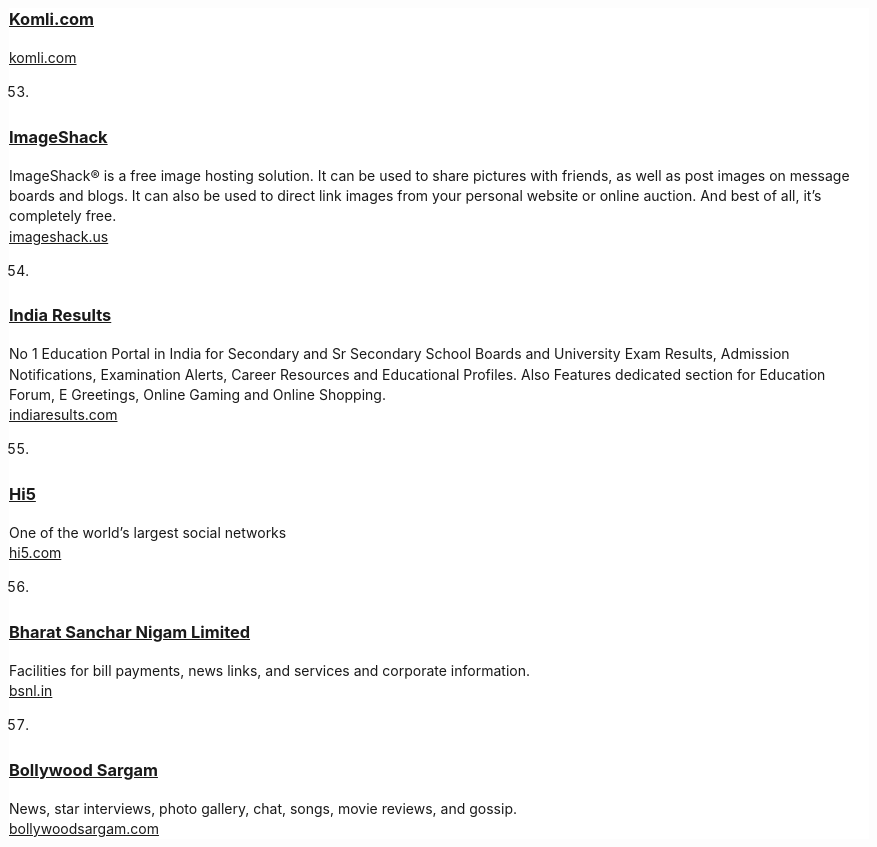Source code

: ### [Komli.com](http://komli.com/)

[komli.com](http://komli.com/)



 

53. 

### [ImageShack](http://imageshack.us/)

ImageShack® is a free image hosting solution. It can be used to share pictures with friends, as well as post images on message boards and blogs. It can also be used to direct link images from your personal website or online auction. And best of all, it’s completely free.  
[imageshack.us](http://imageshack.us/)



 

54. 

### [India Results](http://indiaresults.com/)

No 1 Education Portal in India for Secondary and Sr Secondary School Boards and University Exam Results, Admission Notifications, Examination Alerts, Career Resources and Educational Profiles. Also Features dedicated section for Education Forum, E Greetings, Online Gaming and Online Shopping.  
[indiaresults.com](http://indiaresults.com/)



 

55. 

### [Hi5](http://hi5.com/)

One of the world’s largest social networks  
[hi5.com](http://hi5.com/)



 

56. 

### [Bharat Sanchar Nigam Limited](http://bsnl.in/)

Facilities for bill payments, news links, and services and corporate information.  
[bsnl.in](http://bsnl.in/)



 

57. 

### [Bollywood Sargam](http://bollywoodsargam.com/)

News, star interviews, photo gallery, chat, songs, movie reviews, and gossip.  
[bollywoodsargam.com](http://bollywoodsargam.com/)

Work instructions – Find each line in the items above that contains the string "bsnl" and copy those lines. Only matches with the same uppercase and lowercase letters count.

Your solution –
### [Bharat Sanchar Nigam Limited](http://bsnl.in/)
[bsnl.in](http://bsnl.in/)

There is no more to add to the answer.